1. These appeals arise out of an application made by the appellant under Order XXXIV, Rule 6 of the Code of Civil Procedure, for a money, decree. The first Court passed a decree as prayed. Three appeals were filed in the Court of the District Judge, who held that the application was barred by limitation and for other reasons also was not maintainable. The decree-holder has appealed to this Court. The same questions arise in all three appeals and can be disposed of by one order. The facts are as follows:
On the 13th of September, 1904 the appellant obtained a decree nisi for the sale of mortgaged property. On the 18th of April 1905, an order absolute was made for the sale of the property, but before the sale could take place other persons brought a suit and obtained a decree for possession of the property. That case was disposed of by the Court on the 30th of March 1908. Three days later, i.e., on the 2nd of April 1908, the appellant applied for an order for the sale of the mortgaged property. Notice was issued on the 8th of May 1908. Objections were put in and the Court held that the mortgagor had no rights left in the property, which could be sold. On the 1st of April 1911, the appellant applied for a money-decree under Order XXXIV, Rule 6, with the result already stated.
2. There have been several cases in this Court in which it has been held that a mortgagee, decree-holder, may obtain a money-decree under Section 90 of the Transfer of Property Act or under Order XXXIV, Rule 6, where for one reason or another he has been unable to bring to sale the whole of the mortgaged property. See for example, Firbhu Narain Singh v. Amir Singh 29 A. 369 : A.W.N. (1907) 83. Bat, so far as I know, it has never been held by this Court that a mortgagee may obtain a decree for money under either Section 90 or Order XXXIV, Rule 6, where no portion of the mortgaged property has been sold either by the Court or by private treaty. On the contrary, in Parbhu harain Singh v. Baldeo Narain A.W.N. (1907) 69 : 4 A.L.J. 157 : 29 A. 260 Knox, J., held that a mortgagee was not entitled to a decree under Section 90 of the Act where he had been unable to bring the mortgaged property to sale by reason of the fact that it was an occupancy-holding, of which the mortgagor was not the tenant either at the date of the mortgage or at the date of the application under Section 90. It was said of Section 90 of the Transfer of Property Act that it proceeded upon the assumption that a decree for sale had been executed and that the proceeds of the sale held thereunder had proved to be insufficient to pay the amount due to the mortgagee. Order XXXIV, Rule 6, is not word for word the same as Section 90 of the Transfer of Property Act.
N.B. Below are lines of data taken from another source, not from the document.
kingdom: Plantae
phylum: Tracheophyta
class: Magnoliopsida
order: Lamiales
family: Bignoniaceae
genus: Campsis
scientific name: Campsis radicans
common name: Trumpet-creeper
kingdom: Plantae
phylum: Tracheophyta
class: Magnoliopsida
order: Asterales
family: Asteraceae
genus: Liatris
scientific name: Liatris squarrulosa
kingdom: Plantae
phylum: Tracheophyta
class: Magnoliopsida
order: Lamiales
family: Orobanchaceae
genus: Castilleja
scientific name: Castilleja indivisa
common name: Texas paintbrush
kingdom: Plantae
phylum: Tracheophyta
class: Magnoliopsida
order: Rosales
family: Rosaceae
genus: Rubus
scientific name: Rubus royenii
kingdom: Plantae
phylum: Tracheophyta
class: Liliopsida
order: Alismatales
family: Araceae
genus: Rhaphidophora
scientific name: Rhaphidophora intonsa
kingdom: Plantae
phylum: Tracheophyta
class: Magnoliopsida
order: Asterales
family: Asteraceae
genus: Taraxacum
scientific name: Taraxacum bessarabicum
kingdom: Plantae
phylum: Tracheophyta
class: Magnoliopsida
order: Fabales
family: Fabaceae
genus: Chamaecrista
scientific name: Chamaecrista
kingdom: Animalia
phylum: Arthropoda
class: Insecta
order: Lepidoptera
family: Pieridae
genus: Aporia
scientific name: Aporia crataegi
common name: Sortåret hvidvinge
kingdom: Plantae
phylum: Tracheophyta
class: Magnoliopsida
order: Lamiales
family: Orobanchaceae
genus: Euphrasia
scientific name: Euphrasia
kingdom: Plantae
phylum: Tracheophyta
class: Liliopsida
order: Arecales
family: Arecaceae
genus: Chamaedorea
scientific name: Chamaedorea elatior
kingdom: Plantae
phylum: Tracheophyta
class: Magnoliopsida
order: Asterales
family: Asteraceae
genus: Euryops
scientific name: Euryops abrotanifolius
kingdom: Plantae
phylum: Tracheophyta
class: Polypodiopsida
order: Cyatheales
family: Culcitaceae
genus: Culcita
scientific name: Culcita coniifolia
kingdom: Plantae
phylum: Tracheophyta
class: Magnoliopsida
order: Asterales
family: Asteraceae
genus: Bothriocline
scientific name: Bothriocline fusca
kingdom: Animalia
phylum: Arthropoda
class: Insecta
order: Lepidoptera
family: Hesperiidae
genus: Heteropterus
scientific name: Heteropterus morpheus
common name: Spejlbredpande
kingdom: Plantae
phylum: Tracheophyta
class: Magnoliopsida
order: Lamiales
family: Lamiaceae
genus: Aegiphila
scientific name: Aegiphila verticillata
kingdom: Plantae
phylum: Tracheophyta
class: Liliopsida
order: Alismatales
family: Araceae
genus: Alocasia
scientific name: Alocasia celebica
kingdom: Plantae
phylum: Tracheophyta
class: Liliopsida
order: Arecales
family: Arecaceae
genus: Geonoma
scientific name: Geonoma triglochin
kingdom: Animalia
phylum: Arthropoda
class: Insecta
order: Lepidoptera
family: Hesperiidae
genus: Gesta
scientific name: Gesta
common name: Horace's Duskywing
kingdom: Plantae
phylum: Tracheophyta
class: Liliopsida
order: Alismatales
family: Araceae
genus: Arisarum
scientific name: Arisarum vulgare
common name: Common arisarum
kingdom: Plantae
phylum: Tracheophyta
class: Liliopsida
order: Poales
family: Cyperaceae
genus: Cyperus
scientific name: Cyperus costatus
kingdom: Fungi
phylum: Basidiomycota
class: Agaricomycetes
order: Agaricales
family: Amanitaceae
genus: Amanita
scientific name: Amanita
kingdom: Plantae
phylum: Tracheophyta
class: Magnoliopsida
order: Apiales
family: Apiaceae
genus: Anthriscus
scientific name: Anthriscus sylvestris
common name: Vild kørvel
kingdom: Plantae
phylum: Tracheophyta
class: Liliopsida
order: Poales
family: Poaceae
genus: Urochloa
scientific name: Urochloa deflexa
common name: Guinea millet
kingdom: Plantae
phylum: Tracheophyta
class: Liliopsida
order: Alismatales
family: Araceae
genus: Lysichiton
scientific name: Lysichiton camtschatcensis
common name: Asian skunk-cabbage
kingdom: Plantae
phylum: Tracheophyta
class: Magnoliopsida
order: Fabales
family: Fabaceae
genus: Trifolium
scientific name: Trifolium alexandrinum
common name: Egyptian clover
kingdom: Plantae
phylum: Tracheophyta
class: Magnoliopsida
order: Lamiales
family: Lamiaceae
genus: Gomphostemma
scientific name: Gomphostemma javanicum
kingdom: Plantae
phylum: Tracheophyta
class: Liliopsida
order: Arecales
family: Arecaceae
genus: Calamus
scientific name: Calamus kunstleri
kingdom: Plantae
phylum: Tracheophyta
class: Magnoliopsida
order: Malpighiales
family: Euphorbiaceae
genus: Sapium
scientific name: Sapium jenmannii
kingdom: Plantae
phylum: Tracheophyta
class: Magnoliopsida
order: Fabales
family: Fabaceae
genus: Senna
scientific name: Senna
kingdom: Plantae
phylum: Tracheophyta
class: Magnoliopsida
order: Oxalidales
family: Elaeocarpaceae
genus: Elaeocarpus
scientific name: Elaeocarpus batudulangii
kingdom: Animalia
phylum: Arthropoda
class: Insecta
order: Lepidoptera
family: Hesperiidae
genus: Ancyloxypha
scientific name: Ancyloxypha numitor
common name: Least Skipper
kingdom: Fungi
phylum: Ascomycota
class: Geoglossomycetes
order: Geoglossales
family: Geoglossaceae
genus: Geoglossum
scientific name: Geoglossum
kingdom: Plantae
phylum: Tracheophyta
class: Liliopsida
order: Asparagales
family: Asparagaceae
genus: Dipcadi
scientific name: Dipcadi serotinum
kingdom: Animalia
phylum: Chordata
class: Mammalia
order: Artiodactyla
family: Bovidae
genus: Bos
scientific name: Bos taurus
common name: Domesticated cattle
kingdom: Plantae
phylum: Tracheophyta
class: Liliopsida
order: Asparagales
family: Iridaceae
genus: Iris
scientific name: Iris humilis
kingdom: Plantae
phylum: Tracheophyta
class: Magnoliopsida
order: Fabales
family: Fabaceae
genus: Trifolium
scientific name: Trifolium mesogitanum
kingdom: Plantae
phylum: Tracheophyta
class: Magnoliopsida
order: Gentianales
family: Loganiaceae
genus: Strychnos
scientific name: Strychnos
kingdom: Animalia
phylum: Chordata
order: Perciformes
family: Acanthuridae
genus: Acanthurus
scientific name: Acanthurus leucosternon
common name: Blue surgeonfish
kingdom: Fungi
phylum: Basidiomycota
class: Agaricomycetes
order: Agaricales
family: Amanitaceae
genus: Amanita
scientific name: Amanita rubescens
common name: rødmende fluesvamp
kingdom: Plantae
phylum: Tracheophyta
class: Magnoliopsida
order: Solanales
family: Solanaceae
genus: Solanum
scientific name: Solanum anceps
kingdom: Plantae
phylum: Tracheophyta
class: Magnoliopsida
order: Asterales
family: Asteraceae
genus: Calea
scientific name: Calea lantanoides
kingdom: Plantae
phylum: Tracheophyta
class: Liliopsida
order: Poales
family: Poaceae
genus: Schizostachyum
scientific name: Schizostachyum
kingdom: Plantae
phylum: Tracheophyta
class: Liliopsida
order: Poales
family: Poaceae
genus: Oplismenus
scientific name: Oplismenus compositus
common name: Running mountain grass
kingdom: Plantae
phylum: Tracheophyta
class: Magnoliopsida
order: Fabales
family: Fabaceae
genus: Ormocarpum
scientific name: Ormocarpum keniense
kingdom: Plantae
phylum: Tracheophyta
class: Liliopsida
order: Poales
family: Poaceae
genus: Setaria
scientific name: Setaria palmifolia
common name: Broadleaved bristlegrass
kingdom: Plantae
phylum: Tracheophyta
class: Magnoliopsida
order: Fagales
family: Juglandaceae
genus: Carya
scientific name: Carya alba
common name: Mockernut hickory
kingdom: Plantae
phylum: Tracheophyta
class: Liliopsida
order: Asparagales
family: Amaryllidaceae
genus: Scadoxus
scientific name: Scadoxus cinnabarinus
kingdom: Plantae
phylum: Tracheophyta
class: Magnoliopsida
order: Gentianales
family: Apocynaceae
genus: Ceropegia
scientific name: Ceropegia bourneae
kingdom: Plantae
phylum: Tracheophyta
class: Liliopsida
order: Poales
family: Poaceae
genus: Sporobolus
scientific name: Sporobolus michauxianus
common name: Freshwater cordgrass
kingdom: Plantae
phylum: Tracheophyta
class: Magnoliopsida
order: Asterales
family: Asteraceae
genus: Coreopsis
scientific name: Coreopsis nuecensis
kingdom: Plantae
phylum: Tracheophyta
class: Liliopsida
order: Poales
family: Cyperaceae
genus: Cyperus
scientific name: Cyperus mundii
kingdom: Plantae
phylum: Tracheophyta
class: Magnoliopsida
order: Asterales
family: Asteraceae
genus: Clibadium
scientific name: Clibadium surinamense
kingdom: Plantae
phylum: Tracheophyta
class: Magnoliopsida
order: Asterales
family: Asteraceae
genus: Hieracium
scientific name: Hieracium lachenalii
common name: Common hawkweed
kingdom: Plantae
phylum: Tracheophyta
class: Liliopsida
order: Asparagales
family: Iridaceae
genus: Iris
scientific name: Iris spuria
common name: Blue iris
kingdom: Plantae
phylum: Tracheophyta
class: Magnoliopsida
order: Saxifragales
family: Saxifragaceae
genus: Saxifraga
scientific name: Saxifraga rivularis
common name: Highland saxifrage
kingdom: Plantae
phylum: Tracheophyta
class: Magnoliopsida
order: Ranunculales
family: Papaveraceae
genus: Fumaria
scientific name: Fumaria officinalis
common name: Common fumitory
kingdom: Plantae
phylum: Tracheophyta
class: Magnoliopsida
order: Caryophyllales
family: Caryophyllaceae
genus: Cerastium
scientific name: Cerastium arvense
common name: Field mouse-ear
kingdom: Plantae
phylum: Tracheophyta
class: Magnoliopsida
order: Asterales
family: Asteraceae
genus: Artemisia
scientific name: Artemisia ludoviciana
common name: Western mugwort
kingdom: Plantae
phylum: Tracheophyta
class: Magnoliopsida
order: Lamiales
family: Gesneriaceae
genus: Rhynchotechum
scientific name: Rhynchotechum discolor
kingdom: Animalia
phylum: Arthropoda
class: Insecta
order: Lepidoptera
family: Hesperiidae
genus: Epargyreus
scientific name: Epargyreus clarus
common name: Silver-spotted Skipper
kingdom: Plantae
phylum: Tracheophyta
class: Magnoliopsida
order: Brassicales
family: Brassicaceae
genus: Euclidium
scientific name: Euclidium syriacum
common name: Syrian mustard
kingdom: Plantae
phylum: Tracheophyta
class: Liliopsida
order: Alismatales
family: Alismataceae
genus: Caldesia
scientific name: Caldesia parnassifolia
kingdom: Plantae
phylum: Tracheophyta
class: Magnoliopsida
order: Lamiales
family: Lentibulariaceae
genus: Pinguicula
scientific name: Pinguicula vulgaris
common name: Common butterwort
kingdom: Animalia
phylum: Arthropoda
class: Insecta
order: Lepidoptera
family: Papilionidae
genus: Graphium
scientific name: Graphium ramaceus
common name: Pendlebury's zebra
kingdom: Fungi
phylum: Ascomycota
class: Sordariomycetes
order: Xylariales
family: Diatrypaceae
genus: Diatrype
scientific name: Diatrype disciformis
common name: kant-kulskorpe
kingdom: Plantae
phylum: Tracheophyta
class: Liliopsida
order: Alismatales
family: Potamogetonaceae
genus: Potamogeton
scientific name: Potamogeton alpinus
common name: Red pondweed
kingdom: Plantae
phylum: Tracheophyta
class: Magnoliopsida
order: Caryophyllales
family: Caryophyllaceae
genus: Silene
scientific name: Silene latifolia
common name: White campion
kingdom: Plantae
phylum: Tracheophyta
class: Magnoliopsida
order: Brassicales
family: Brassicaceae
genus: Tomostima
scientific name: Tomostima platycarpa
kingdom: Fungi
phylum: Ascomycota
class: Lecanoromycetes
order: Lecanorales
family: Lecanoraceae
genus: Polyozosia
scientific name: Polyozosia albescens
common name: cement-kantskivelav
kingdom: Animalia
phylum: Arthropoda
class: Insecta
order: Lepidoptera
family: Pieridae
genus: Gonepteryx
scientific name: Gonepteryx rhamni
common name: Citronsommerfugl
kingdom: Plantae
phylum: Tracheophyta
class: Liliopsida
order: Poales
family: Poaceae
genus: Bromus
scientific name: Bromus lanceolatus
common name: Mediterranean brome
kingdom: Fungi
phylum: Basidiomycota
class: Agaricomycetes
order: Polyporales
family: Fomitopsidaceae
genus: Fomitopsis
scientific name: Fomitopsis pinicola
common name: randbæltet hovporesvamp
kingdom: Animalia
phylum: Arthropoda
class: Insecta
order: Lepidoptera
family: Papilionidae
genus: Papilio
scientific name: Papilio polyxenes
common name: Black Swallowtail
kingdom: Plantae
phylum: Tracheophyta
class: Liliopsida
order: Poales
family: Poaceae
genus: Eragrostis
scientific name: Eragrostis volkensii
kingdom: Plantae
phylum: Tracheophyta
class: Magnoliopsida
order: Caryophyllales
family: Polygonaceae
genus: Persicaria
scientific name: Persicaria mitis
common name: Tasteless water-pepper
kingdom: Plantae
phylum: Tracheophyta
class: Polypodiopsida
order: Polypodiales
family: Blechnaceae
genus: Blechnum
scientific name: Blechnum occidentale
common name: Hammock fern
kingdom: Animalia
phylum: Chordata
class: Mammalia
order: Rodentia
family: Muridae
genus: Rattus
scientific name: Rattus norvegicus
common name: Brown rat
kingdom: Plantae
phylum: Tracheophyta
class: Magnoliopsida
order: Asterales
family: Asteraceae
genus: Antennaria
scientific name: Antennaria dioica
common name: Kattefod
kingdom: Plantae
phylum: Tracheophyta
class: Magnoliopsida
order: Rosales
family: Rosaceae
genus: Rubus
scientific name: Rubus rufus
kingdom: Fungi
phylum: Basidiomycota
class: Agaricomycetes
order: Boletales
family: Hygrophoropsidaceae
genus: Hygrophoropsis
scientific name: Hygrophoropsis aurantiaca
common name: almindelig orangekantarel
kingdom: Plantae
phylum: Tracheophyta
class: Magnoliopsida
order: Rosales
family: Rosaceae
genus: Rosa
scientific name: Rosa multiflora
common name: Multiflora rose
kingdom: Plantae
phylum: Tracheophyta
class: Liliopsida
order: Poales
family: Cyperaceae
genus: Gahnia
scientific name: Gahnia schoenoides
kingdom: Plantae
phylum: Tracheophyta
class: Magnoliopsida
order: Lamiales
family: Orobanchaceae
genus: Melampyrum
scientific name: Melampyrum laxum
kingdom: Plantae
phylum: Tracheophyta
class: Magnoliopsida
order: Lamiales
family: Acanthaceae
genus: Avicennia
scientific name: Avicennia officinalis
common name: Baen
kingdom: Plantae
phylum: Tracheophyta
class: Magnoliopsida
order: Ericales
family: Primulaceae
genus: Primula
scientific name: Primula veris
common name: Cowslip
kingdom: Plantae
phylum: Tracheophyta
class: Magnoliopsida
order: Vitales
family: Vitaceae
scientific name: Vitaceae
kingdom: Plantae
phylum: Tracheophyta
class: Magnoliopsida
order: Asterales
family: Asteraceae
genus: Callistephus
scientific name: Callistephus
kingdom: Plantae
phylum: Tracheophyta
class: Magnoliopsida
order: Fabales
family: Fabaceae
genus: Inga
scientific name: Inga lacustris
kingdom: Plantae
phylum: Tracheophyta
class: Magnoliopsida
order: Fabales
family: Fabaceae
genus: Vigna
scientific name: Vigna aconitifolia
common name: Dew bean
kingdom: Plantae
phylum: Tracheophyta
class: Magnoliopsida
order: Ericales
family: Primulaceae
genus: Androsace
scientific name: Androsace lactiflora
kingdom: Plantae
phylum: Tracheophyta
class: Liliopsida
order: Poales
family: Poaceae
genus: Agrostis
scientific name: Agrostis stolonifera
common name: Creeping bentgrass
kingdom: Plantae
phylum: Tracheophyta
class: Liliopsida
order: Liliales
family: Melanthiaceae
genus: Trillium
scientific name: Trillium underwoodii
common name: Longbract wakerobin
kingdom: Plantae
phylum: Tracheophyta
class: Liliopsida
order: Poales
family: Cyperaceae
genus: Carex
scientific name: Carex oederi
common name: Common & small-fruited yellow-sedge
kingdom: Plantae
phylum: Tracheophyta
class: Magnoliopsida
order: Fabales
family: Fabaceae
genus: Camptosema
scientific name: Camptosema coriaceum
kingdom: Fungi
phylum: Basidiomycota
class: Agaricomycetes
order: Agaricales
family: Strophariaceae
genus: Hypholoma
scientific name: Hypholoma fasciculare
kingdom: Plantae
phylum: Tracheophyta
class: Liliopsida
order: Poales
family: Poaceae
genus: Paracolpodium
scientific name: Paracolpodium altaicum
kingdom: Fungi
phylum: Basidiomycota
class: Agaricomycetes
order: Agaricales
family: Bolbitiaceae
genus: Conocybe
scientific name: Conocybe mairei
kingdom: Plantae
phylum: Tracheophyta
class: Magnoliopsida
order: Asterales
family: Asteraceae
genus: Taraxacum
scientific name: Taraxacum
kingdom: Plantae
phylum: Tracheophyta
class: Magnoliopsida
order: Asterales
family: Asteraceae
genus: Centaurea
The opening words of Section 90 were: 'When the net proceeds of any such sale are insufficient'. The opening words of Order XXXIV, Rule 6 are 'When the net proceeds of any such sale are found to be insufficient'. The difference in the language, if anything, supports the view that a sale must take place before a money-decree can be passed. I am not prepared to differ from the decision of Knox, J., in the case above mentioned.
3. In this view, it is unnecessary to consider the question of limitation, but I may observe that it has been held in several cases in this Court that an application for a money-decree of the kind now in question is governed in the matter of limitation by Article 181 of the first Schedule to the Limitation Act, 1908, which corresponds with Article 178 of the second Schedule to the Limitation Act of 1877. Time begins to run against the applicant as soon as his right to apply for a money-decree accrues. As I read Order XXXIV, Rule 6, the right to apply acccrues when the proceeds of the sale are found to be insufficient. As no sale has yet taken place, I cannot hold that the application is barred by limitation.
4. My attention has been drawn by Mr. Nihal Chand, who appears for the appellant, to the decision of Mr. Evans, Judicial Commissioner, in Sheo Din v. Bhnwani Baksh 14 O.C. 62 : 9 Ind. Cas. 752 and to a decision of Pandit Sunder Lal sitting as Additional Judicial Commissioner, of Oudh, which is referred to by Mr. Evans. In both those cases, the mortgagee had applied for the sale of the mortgaged property. In one of them, sale had bean refused on the ground that the mortgagor had no interest in the mortgaged property, and in the other a sale was ordered, but there had been no bid, because the property was very heavily incumbered. On the facts of the latter case, I can understand it being held that there had been in substance a compliance with the law, for it was not the fault of the mortgagee that no one would bid for the property. The decision in the former case, i.e., the case decided by Mr. Evans, is in direct conflict with the decision of Mr. Justice Knox. I think that I should follow the decision of Mr. Justice Knox, and further I am of opinion that Order XXXIV, Rule 6, does not contemplate the passing of a money-decree until the mortgaged property has been put up for sale. For these reasons, I dismiss this appeal with costs including fees on the higher scale.